First, the news. SUV registrations climbed 250 percent between 1995 and 2002, largely because safety fears propelled people toward big gas guzzlers. But now a study sponsored by Partners for Child Passenger Safety (part of Philadelphia’s Children’s Hospital) and published January 3 in the influential journal Pediatrics found roughly equivalent injury rates between cars and SUVs.
Despite the SUVs weighing an average of 1,300 extra pounds (a measure of safety in the public mind), a study of accidents involving almost 4,000 kids under 16 found nearly identical 1.7 percent child injury rates. The extra weight did increase safety (reducing injury risk by a third), but in the case of top-heavy SUVs that gain is balanced by their propensity to roll over at more than twice the rate of cars. And kids in rollovers are three times more likely to be hurt.

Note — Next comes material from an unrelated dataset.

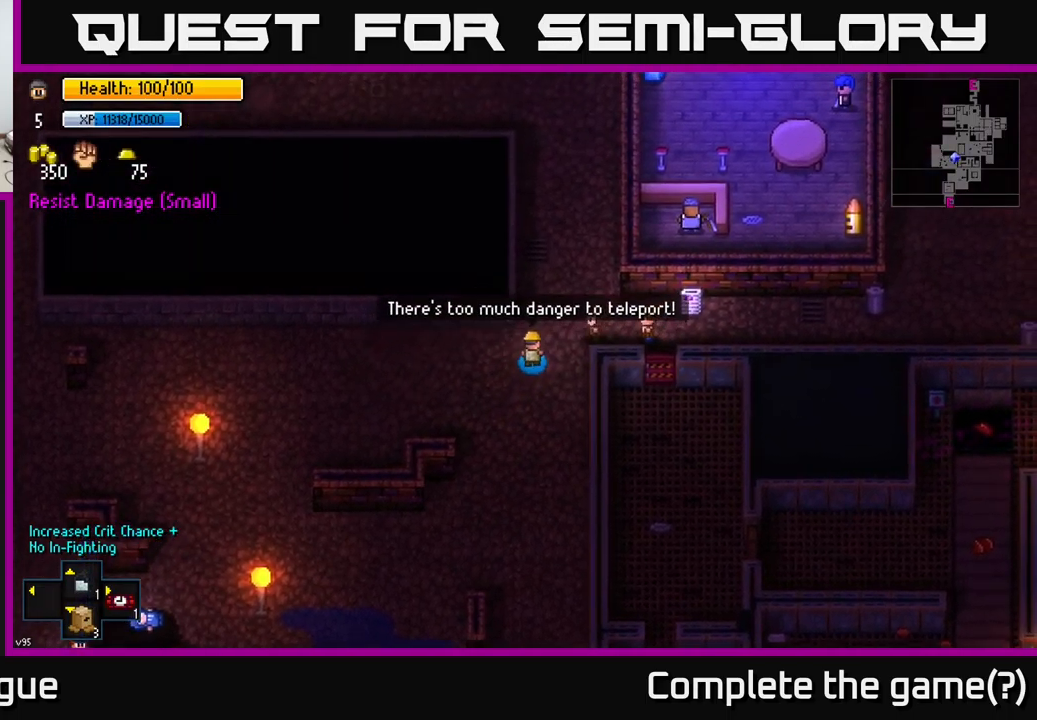
{"buttons": [], "left_stick": "up", "right_stick": "center", "events": []}
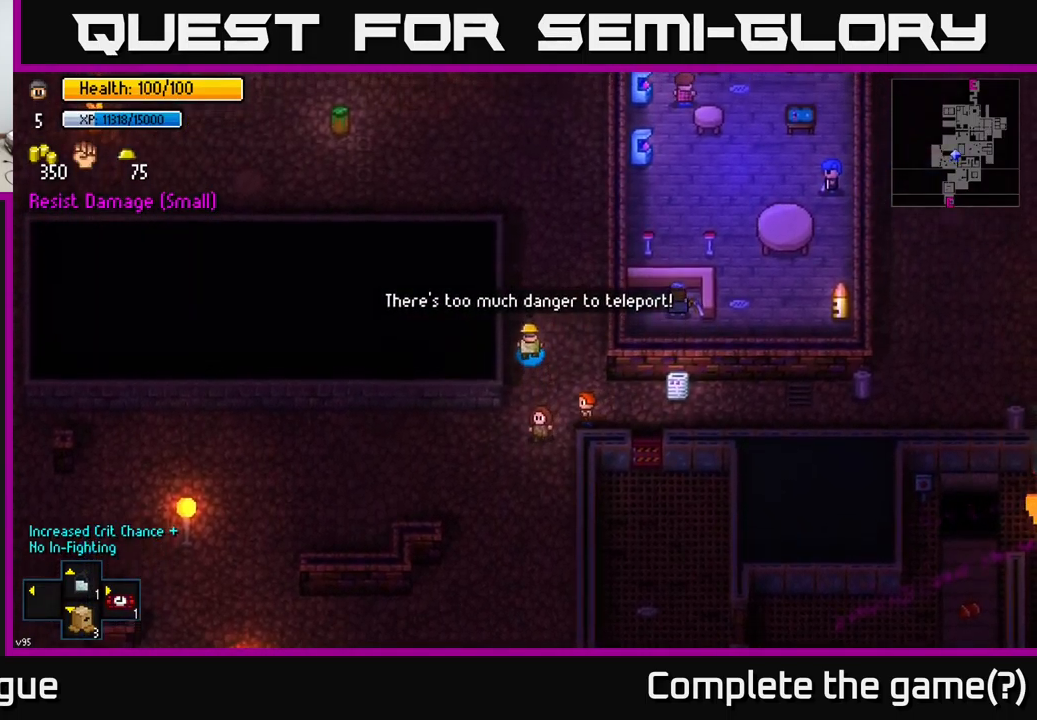
{"buttons": [], "left_stick": "up", "right_stick": "center", "events": [[50, "Y", "down"], [67, "left_stick", "center"], [134, "Y", "up"], [467, "left_stick", "up"]]}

“We’re not saying they’re worse or that they’re terrible vehicles,” Dr. Dennis Durbin, a pediatric emergency physician involved in the study, told AP. “We’re challenging the conventional wisdom that everyone assumed they were better.”
The researchers pronounced themselves “surprised” about this, but they shouldn’t have been. It’s really old news. New York Times reporter Keith Bradsher talked about it in his 2002 book High and Mighty: SUVs—The World’s Most Dangerous Vehicles and How They Got that Way (Public Affairs). “The truth is that for a wide variety of real-world hazards, driving an SUV is a safety liability, not an asset,” he wrote in “The Myth of Four-Wheel Drive Safety,” a chapter in High and Mighty. “And if an icy patch sends you sliding to the edge of the road, or if another vehicle delivers a glancing blow that pushes you into a curb or guardrail, an SUV is far more likely than a car to kill you or paralyze you by rolling over.”
The propensity for SUVs to roll over is well known. According to the website SUV.org, based on federal data, “SUVs rollover in 37 percent of fatal crashes, compared to a 15 percent rollover rate for passenger cars. Rollover crashes accounted for 53 percent of all SUV occupant deaths in single-vehicle crashes in 1996. Only 19 percent of occupant fatalities in passenger cars occurred in similar crashes.